But our receiving shield was dark, untouched. We tried taking hydrogen photographic impressions of the visible moon surface. A sequence of them, with stereoscopic lenses, forty-eight to the second. Our mirror-grid gave the magnified images; the spectro-heliograph, with its wave-length selection, pictured the mountain-levels, and slowly descended into the deepest seas.
There was nothing.
Yet in those moon caverns––a million million recesses amid the crags of that tumbled, barren surface––the pin-point of movement which might have been Grantline’s expedition could so easily be hiding! Could he have the ore insulated, fearing its Gamma rays would betray its presence to hostile watchers?
Or might disaster have come to him?

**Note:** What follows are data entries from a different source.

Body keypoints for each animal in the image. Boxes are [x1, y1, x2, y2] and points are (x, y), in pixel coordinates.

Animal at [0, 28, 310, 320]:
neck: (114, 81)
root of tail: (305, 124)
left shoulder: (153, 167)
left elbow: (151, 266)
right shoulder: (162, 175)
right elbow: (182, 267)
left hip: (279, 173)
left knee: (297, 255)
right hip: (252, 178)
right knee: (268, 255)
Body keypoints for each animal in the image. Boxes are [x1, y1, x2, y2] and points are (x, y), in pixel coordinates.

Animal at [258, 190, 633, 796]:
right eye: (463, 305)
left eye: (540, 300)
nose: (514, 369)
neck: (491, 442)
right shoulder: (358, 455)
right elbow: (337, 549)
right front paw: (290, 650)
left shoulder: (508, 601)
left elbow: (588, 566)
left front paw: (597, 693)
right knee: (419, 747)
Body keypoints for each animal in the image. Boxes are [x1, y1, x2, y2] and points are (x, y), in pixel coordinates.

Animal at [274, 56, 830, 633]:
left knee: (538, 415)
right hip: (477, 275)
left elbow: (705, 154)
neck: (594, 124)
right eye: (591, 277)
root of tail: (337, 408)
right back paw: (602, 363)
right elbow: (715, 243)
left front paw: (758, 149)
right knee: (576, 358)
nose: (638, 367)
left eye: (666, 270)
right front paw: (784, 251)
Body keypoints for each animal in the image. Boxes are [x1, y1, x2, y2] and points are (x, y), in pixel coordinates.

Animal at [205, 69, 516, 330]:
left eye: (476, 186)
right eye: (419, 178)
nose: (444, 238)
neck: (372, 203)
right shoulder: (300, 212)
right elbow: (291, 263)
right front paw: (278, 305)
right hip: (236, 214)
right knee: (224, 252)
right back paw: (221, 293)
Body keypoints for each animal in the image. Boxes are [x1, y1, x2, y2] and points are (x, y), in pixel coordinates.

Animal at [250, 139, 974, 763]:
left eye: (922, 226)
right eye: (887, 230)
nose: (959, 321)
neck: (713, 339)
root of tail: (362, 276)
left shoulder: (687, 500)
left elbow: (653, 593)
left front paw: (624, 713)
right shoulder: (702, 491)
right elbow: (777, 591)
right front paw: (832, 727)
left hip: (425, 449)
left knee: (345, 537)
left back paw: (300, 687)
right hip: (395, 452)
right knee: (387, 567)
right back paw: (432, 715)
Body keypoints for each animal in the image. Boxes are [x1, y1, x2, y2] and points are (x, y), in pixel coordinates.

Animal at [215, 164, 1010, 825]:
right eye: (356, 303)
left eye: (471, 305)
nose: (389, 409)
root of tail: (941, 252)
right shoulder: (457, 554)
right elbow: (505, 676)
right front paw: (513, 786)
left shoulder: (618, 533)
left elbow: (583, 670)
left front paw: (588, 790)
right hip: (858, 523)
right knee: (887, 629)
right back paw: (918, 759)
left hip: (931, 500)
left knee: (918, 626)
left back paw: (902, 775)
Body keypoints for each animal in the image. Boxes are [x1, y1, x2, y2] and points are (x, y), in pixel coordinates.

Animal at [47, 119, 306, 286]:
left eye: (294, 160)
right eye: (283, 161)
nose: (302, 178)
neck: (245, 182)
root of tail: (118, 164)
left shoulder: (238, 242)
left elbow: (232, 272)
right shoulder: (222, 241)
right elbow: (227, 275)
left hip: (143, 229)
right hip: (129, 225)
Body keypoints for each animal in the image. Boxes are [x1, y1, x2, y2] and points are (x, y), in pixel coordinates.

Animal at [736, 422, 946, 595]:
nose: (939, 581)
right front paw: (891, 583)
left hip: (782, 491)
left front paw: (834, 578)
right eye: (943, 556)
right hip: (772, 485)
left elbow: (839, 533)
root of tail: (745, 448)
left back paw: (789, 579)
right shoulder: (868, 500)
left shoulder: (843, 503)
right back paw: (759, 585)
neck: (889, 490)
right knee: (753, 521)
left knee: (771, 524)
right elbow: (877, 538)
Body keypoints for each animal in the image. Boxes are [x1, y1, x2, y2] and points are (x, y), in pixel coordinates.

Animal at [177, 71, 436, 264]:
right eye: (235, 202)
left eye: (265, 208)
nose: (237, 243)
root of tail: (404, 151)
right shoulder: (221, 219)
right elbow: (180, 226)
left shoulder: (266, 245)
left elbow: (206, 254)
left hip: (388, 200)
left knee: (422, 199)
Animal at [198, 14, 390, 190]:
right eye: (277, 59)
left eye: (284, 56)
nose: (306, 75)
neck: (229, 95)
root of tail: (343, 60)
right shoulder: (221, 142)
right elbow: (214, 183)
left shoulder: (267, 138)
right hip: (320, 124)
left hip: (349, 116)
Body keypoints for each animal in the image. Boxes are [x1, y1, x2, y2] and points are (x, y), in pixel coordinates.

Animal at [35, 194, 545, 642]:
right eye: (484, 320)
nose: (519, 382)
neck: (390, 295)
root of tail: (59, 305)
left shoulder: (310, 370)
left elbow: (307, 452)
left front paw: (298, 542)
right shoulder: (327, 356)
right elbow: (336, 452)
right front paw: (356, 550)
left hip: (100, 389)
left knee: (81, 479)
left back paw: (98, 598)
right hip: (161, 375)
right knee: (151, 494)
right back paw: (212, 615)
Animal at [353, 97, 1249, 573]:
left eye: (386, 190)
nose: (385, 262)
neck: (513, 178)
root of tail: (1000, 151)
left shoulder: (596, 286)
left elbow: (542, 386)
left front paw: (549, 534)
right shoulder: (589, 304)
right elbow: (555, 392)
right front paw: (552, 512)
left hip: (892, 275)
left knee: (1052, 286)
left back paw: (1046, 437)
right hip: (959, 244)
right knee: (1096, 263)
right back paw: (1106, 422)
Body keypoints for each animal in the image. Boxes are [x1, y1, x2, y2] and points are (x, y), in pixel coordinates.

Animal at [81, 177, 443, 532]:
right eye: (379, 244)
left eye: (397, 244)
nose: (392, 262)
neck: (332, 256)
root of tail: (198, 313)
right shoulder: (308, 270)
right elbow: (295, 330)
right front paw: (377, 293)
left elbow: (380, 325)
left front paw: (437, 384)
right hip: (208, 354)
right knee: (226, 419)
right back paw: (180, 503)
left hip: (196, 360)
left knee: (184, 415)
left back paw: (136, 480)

Or he might not be upon this hemisphere of the moon at all....
My imagination, sharpened by fancy of a lurking menace which seemed everywhere about the Planetara this voyage, ran rife with fears for Johnny Grantline. He had promised to communicate this voyage. It was now, or perhaps never.
Six-thirty came and passed. We were well beyond the earth’s shadow now. The firmament blazed with its vivid glories; the sun behind us was a ball of yellow-red leaping flames. The earth hung, opened to a huge, dull-red half-sphere.
We were within some forty thousand miles of the moon. Giant white ball––all of its disc visible to the naked eye. It poised over the bow, and presently, as the Planetara swung upon her course for Mars, it shifted sidewise. The light of it glared white and dazzling in our tiny side windows.
Snap, with his habitual red celluloid eyeshade shoved high on his forehead, worked over our instruments.